Both parties want Johnson isolated and the public insulated from his message. Johnson threatens their use of government as an engine of favoritism and redistribution, actions that erode the foundations of American success. They are threatened by where a public discussion of his message could lead, ultimately to responsible fiscal policies and a sustainable environment. Both parties are fighting to exclude him--even when poll after poll shows 60-75 percent of Americans want to hear from third-party candidates.
I find it surprising and encouraging that, despite the major parties' efforts, about 10 percent of American voters have found and support Johnson. Pockets of voters support him far beyond the averages – e.g. roughly 30 percent of active and reserve military and millennials. I find it even more surprising and encouraging that this vanguard of voters has done so despite Johnson's minuscule campaign spending.
The Ds and Rs realize that Johnson favors responsible liberty and secure property rights to protect both our economy and ecology. Trump, in contrast, explicitly supports the taking of private property to benefit business. In opposition to both Clinton and Trump, Johnson rejects subsidies to the wealthy and well connected. He sees entrepreneurs not politicians, as sources of progress and prosperity.
There is good reason for leaders of the two parties to be worried about sound arguments by a successful man of good character. A recent Fox News poll found an amazing 74% of respondents believe Clinton would do anything to be president and 68% thought likewise of Trump.
Consider the context of this embarrassing duo. America is the world's most successful large-scale social experiment. This is a remarkable achievement for a culturally complex nation. Apart from those entrapped by various government programs, the great majority of citizens have remarkable liberty, prosperity, and environmental quality.
This is only partially due to America's blessings of bountiful natural resources. Other factors contributed. Basic and applied science were supported and flourished from the Civil War onward. Meanwhile, our political economy rewarded the creation of wealth far more than wealth transfers by government. Hence America enjoyed an explosion of well-being and prosperity. This fostered increased liberty and higher environmental quality.
Alas, this virtuous circle of ever increasing liberty, prosperity, and ecology has been interrupted. Both the Ds and Rs deploy lawmaking and regulation in a skirmish for power, transferring wealth and opportunity to favored constituencies. They bestow favors and buy votes.
Johnson challenges these conventional operations.

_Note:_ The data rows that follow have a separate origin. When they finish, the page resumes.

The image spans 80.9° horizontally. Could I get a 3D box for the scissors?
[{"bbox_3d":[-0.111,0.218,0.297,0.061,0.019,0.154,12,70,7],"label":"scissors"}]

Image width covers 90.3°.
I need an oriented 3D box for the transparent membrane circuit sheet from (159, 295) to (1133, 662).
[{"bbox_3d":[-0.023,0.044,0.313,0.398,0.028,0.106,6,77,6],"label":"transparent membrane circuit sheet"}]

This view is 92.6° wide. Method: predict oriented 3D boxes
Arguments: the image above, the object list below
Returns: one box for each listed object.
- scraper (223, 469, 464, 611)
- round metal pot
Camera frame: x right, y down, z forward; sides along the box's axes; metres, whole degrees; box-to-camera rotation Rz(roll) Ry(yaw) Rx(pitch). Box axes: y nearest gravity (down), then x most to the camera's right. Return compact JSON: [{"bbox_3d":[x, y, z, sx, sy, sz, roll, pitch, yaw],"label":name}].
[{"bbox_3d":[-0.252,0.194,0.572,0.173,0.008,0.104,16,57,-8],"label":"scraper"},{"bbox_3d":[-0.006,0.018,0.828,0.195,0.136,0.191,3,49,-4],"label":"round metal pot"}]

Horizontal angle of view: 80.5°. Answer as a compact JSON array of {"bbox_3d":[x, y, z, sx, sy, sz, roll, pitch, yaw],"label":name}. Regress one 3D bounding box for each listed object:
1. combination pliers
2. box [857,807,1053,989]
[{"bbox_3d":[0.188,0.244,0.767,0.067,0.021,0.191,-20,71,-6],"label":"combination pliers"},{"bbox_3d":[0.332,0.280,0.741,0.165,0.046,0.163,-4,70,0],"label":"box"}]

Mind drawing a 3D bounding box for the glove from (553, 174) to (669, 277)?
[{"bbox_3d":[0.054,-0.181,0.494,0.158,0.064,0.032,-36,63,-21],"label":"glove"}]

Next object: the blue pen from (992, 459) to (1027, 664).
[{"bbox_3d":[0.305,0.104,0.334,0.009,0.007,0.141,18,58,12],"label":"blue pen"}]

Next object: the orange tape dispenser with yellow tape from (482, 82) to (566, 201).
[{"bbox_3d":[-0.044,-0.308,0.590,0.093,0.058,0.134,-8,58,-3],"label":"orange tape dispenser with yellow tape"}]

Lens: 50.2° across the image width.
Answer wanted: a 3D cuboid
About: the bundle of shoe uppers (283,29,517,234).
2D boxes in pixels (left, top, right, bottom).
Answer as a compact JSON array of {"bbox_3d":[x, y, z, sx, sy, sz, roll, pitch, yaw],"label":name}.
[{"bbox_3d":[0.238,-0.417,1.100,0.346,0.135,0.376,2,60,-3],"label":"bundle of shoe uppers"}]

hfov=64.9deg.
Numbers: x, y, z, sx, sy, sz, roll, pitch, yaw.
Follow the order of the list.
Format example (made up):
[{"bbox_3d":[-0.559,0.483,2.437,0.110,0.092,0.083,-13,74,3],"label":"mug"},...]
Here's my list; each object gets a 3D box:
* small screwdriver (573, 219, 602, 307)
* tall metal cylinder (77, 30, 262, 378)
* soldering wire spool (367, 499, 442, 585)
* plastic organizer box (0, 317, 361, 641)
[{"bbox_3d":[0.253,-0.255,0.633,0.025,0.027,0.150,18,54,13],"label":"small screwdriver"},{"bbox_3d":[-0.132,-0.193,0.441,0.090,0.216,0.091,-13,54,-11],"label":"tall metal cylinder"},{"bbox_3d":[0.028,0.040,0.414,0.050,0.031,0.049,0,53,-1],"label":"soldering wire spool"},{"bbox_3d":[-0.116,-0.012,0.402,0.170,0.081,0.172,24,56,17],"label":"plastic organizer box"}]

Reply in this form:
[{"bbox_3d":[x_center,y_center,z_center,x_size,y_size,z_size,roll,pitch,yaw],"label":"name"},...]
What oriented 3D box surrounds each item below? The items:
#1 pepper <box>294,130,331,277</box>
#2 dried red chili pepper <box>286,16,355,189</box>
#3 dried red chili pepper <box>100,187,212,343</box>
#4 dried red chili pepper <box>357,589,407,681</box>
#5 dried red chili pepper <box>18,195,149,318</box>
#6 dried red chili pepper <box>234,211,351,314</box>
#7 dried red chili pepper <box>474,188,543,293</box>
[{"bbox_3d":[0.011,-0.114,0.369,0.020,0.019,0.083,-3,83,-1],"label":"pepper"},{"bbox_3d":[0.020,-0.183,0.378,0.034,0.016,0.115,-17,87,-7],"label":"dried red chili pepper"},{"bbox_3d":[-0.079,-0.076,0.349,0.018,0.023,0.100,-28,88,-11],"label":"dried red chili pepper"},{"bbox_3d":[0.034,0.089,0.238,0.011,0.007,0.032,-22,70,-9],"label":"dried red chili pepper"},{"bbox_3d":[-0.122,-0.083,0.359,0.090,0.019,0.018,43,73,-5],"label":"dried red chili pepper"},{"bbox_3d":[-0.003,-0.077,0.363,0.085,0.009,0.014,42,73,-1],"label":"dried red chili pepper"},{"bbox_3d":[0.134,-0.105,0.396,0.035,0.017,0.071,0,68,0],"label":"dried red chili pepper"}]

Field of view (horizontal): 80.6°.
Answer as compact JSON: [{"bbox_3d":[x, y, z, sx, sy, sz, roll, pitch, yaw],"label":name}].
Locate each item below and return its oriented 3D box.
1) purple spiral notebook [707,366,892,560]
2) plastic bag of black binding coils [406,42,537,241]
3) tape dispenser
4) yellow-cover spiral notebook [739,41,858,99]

That's why the major parties oppose including him in the debates. And that's exactly why he should be there. We -- me, you, all of us -- are duty bound to support not a political party, but an experiment in liberty that, with only a few interruptions, operated so well and so long.
I hope you will answer “Gary Johnson” if a pollster calls to help achieve the 15 percent polling threshold that gets him in the debates. I hope you will research his policies, examine the options, and be sufficiently sure and proud enough to put that candidate’s name on whatever you drive. The bumper sticker on my Jeep proclaims my support for the principles Governor Gary Johnson has long maintained in his personal, business, and political life.